FAQs

Will I need extra tests?

Patients who come to see me with an injury, or with a problem such as arthritis will generally need an x-ray which can be arranged the same day. Some conditions need to be evaluated further and I may recommend an ultrasound scan, a CT scan, or an MRI scan. These are sometimes available the same day, but may require a follow up appointment. For patients with problems related to nerves I often order a nerve conduction test to help with diagnosis and to help you understand how severe the problem is so that you know if it’s safe to watch and wait, or whether more urgent treatment is required.

Can I have injections in the clinic?

I use steroid and local anaesthetic injections for many conditions causing pain in the hand and wrist. For carpal tunnel syndrome, trigger digits, and thumb arthritis I usually administer these injections myself at the same time as our meeting in the clinic. For areas that need guidance for the needle such as the wrist joint or small joints in the finger I usually organise these under ultrasound or x-rays guidance, using local anaesthetic.

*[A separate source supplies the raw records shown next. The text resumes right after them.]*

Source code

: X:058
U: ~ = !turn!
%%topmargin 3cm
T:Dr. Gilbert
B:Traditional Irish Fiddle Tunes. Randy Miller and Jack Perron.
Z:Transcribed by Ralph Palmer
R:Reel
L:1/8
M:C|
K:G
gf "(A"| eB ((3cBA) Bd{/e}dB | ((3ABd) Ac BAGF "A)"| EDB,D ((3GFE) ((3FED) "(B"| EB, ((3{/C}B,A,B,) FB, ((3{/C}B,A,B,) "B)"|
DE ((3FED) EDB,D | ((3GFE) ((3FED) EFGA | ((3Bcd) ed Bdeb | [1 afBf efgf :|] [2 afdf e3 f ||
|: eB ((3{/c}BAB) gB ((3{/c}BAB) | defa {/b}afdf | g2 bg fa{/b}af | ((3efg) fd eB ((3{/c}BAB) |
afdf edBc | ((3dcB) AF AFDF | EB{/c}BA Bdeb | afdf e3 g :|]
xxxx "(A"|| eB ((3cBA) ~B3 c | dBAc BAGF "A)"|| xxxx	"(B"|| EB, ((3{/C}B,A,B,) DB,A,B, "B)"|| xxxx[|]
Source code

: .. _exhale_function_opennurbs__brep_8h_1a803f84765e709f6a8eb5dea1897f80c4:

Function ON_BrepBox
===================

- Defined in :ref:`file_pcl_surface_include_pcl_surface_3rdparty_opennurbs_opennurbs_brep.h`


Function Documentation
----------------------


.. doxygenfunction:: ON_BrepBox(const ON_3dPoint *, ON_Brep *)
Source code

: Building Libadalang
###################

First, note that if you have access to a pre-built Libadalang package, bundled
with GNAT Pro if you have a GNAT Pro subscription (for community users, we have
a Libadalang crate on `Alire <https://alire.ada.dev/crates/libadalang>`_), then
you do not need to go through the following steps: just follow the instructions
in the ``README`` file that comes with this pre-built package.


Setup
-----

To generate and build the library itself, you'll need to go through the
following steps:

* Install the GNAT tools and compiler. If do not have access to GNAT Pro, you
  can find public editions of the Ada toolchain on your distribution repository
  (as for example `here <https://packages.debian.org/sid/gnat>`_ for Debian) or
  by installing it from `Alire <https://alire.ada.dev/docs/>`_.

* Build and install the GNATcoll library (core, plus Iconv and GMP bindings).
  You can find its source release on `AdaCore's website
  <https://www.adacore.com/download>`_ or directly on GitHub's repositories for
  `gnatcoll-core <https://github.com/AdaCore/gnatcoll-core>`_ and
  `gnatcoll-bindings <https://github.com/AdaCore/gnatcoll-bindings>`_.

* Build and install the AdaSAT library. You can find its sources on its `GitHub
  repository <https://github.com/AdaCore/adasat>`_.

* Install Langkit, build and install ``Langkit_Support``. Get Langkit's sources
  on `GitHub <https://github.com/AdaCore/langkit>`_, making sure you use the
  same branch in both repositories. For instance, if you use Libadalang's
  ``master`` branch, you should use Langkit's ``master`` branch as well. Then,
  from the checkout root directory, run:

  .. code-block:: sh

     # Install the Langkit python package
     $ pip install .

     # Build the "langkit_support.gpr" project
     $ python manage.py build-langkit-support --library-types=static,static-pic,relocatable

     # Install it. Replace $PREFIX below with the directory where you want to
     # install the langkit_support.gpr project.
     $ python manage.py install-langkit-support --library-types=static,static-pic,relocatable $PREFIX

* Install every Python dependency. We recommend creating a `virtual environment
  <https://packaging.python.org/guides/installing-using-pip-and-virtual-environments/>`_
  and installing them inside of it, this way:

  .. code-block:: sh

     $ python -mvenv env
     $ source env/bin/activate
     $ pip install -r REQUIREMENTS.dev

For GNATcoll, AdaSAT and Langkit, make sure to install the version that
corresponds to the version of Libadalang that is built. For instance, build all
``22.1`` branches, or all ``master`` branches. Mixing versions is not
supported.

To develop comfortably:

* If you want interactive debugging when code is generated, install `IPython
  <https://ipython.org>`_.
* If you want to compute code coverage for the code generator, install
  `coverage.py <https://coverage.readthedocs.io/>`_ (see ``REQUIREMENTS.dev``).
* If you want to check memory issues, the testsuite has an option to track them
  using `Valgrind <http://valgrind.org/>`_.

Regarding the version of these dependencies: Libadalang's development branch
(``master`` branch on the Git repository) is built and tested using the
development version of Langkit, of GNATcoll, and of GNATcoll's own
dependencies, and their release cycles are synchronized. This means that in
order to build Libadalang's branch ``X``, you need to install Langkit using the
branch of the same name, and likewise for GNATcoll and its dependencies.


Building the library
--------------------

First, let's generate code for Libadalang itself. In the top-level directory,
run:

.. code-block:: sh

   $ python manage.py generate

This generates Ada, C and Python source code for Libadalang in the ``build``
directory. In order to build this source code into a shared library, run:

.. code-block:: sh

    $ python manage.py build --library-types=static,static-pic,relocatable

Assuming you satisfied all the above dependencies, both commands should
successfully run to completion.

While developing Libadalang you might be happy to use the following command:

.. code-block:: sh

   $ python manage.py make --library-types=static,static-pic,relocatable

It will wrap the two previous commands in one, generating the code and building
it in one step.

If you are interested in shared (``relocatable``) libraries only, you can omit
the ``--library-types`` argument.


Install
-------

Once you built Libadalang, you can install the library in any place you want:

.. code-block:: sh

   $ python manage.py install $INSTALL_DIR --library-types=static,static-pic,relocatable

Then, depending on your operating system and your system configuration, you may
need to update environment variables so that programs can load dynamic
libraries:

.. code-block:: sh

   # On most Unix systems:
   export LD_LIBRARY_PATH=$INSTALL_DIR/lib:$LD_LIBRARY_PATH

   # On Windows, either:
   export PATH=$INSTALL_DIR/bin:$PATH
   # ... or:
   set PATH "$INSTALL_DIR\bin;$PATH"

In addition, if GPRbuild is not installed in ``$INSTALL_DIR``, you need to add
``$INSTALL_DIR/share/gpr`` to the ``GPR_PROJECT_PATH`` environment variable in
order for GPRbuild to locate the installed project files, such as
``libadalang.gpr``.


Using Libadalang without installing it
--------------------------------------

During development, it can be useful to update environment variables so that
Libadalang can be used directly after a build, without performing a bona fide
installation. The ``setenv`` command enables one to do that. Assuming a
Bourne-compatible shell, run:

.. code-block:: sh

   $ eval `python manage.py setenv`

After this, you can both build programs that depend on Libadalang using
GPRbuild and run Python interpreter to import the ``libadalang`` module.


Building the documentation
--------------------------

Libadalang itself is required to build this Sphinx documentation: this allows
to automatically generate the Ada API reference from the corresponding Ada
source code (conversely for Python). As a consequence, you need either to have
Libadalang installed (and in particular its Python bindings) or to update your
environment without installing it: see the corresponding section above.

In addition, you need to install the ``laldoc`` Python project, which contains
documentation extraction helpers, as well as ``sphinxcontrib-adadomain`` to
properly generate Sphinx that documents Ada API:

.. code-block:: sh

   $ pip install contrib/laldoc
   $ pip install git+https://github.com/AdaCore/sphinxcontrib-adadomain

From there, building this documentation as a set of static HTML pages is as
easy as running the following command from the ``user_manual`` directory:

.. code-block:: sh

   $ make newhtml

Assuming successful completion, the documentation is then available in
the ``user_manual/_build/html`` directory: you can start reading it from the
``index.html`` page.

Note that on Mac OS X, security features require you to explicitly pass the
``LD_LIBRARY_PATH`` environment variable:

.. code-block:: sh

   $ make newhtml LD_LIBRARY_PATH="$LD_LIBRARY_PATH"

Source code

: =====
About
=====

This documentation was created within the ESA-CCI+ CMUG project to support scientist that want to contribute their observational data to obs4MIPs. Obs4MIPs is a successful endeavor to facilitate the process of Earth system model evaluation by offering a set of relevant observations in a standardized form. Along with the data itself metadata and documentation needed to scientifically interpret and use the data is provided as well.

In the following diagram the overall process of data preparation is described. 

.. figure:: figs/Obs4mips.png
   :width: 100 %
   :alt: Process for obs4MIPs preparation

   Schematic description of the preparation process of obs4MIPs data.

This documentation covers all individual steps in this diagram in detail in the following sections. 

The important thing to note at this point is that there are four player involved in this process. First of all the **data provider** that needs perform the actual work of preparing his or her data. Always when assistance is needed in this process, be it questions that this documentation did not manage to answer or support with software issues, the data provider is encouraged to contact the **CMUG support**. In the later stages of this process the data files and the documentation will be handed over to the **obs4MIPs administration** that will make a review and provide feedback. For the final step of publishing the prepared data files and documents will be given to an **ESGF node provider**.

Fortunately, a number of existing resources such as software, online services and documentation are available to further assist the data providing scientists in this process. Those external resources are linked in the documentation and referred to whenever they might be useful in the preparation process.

How will the injection affect me?

I use a mixture of corticosteroid medicine and local anaesthetic. Most of the time when I’m doing this the intention is to make your pain better. But sometimes it is because we’re not sure what the exact diagnosis is, and so we want to know if the pain is coming from a certain site. Corticosteroid injected into or around joints is generally very safe. Very little of it is absorbed systemically, and so it doesn’t give side effects like taking steroid tablets might do (weight gain etc). However, it can thin the skin around the injection site, and it can bleach the skin a little too which can be more noticeable in people with more skin pigment. This can get better spontaneously, but sometimes it can be a permanent colour change. The steroid is often a little painful at the time of the injection, but it can also cause a flare of symptoms for a few days afterwards, so I normally recommend that you have a ready supply of basic pain killers to take for a couple of nights afterwards. Generally we don’t recommend driving straight home after a steroid injection, because you might find gripping the steering wheel difficult, so if you’re expecting an injection it might be better to get someone to drive you to the hospital, or take public transport.

What if I need surgery?

If you need surgery we will spend a lot of time talking about the different options first. It is really important that you understand what the alternatives to surgery are, and usually there might be a splinting or steroid injection option to try first. It’s also crucial that you understand what the risks of surgery are, and we will talk over these together. Some risks are important because they happen commonly (for example Dupuytren’s disease often progresses to other areas) and some are important because although rare, if they happen they have a big impact on people.

Having decided on the appropriate treatment for you we will go through a consent process which starts in the clinic when I talk to you about the procedure. You should then have some time to go away and think about our discussion, and you will receive a copy of my letter from the clinic, in case anything wasn’t clear. I would encourage you to read online as much information about your procedure as possible, and more and more there are patient groups who can describe their experience of similar procedures to others. On the day of surgery we confirm the consent together, and you have another opportunity to ask questions.

The preoperative nursing team will go through some additional forms with you, and if your operation is to be under general anaesthetic (asleep) or regional anaesthetic (nerve block around the shoulder) then the anaesthetic doctor will come to meet with you aswell. Shortly before the surgery the team will ask you to change into a hospital gown, and then they will bring you into the operating theatre.

Do I need to be fasted before the surgery?

Many of my procedures are conducted under local anaesthetic. In these cases you can eat and drink throughout and you don’t need to be fasted. If you are having a general anaesthetic (going to sleep) or a regional anaesthetic (nerve block around the shoulder) then you need to stop food and coloured drinks and chewing gum for six hours before the surgery. You can have clear fluids or water until two hours before the surgery.

What happens after the surgery?

The team in the pre-op area will monitor you for a while after the surgery. Generally if your pain is under control and you’ve had something to eat and drink then they will be happy to let you home. If you’ve had a general or regional anaesthetic you need an escort to take you home as you may still feel a little weak, and there should be someone in the house/flat with you that night too.

Your discharge paperwork will inform you when you need to come back for a wound check, and whether there are stitches to be taken out. It will also tell you what number to call if you have any issues or need more information. We will also write to your GP to let the know you’ve had a procedure.

What if I’m taking blood thinners?

Generally I advise you to stop blood thinners before surgery, even for minor operations. This is because they can cause blood clots which increase the risk of infection. For patients taking drugs like apixaban (DOACs) or warfarin, the preop team will give you a bridging plan and prescribe some injections that you can have instead of your blood thinners. The injections are a short acting blood thinner, so they are out of your system quickly if there is a problem.

Can you tell me what time my operation will be?

Unfortunately we can only tell you whether your surgery will be in the morning, the afternoon or the evening. Whenever we try to give people time estimates these are often wrong. This is because surgery can be very dynamic, with some procedures taking longer, and others being shorter than predicted. We have to ask for your patience on the day of surgery, and we always try to keep patients up to speed with how the list is running.